For those following along with the website, I believe the author is stretching things a bit to make it come out to 10 reasons.  I’ve conflated reasons 1 and 2 into my reason 1. Original reason 4 isn’t really a reason, but an introduction to reasons 5, 6 and 7, which I’ve conflated into my reason 3. Reason 9 is ad hominem and reason 10 is irrelevant.

It seems to me that 1 is a reasonable argument. The case for Q would be much stronger if there were an actual example or patristic citation. There are, however, a few hints. The page dismisses the Pappius fragments with a “no true Scotsman” fallacy (no REASONABLE scholar contends..). Since some scholars DO contend that Pappius referred to something similar to “Q”, I’m very much interested in why this is unreasonable.  Furthermore, the Gospel of Thomas itself lends credence to the existence of Q – being itself a “sayings” gospel of very early date.

I don’t see any merit in argument #2. No rule is broken if Q turns out to have SOME narrative sequence to it.

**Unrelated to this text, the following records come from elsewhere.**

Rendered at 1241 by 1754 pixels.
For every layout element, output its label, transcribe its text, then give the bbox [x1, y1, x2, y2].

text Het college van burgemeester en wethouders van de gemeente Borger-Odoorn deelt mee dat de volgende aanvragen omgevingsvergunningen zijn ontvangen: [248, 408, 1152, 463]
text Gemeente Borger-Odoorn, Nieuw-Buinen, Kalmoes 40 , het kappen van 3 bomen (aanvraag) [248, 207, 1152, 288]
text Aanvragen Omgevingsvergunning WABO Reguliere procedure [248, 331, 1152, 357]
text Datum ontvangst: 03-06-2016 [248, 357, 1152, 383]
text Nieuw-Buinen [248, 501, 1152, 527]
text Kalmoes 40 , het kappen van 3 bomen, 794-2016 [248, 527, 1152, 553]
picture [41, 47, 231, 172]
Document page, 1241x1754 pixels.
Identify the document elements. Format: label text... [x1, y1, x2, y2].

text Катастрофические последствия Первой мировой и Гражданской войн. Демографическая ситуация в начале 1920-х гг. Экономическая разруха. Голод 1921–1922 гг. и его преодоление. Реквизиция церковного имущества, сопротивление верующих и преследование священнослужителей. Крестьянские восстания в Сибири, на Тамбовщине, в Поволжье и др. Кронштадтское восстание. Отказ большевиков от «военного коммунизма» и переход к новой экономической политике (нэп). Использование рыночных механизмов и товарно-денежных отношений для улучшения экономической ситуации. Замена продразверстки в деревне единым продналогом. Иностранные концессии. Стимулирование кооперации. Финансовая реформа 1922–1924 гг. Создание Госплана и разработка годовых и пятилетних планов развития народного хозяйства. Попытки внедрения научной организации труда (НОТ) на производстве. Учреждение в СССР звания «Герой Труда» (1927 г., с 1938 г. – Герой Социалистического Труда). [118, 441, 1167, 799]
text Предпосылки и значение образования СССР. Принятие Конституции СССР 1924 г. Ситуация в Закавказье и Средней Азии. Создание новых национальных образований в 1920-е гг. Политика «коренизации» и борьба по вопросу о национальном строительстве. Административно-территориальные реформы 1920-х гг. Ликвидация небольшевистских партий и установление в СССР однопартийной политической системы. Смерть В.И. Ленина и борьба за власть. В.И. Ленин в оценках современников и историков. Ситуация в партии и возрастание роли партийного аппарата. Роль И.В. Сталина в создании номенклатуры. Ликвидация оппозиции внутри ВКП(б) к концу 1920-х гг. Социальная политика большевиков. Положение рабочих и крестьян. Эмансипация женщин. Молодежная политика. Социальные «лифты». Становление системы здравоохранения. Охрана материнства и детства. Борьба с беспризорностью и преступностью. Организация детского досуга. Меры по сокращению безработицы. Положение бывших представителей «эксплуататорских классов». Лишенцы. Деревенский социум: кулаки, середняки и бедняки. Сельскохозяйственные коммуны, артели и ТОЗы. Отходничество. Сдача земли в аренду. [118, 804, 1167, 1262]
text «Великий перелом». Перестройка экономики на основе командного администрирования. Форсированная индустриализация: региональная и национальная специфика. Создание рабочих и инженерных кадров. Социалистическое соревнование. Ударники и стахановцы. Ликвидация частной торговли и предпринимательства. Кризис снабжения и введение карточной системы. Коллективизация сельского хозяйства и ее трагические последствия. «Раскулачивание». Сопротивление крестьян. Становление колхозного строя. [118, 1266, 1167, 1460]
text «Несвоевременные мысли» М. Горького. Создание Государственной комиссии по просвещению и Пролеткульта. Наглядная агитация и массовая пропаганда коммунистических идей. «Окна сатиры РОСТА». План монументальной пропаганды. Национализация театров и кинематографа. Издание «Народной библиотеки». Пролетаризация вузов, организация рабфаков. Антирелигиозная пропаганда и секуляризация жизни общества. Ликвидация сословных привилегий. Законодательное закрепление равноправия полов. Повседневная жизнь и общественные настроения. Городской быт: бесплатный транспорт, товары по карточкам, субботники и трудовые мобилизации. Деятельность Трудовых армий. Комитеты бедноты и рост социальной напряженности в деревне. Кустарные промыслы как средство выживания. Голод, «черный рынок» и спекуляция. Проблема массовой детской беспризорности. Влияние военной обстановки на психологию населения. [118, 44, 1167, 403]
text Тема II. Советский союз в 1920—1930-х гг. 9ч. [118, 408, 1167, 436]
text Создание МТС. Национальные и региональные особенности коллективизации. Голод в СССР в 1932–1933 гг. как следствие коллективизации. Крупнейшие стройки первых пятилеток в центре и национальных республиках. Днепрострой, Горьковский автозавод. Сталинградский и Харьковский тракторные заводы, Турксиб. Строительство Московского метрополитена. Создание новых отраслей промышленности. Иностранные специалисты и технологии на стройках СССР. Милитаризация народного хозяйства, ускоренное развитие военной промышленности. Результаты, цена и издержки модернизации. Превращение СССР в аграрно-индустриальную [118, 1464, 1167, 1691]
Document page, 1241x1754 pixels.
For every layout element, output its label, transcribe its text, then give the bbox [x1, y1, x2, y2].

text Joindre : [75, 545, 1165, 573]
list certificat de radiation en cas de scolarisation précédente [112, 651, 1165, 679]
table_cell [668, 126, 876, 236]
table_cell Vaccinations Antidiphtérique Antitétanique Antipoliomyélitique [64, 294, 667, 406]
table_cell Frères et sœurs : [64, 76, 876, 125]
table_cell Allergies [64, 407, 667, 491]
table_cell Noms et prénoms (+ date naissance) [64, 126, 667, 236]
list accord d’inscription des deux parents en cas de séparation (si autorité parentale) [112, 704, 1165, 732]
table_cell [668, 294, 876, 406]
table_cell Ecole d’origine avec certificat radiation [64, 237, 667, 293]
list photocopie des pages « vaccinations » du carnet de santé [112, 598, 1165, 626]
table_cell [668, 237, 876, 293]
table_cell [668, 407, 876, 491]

It would simply be a fragmentary sequence.

Argument #3 is also a good one. However, most of this is simply explained. Mark is written in very poor and primitive Greek. The writers of Matthew and particularly Luke are much more educated. It’s not unreasonable that two learned authors correcting the bad writing of another would make many of the same corrections. Some of the other agreements also turn out to be later scribal redactions. Matthew and Luke didn’t agree until later scribes MADE them agree, and the agreement is missing from the earliest documents. Furthermore, there are places where the triple tradition may overlap with the “Q” material. In this case, Matthew and Luke may BOTH follow the earlier Q documents in preference to Mark.

Argument #4 (fatigue) seems convoluted to me. If Luke is trying to edit AWAY from Matthew, what is his source for those changes? It seems just as  likely that Luke is including additional material, but fatigues toward Q instead of toward Matthew.

So, we end up having to choose which set of problems is the least bothersome. One of these three answers (or some variation of it) is the explanation for the double tradition in Matthew and Luke. To me, the list of problems in the Two-Gospel hypothesis is really overwhelming, and require only common sense to recognize. If Luke had a copy of Matthew in front of him, he sure made some bizarre choices about things he decided NOT to explain.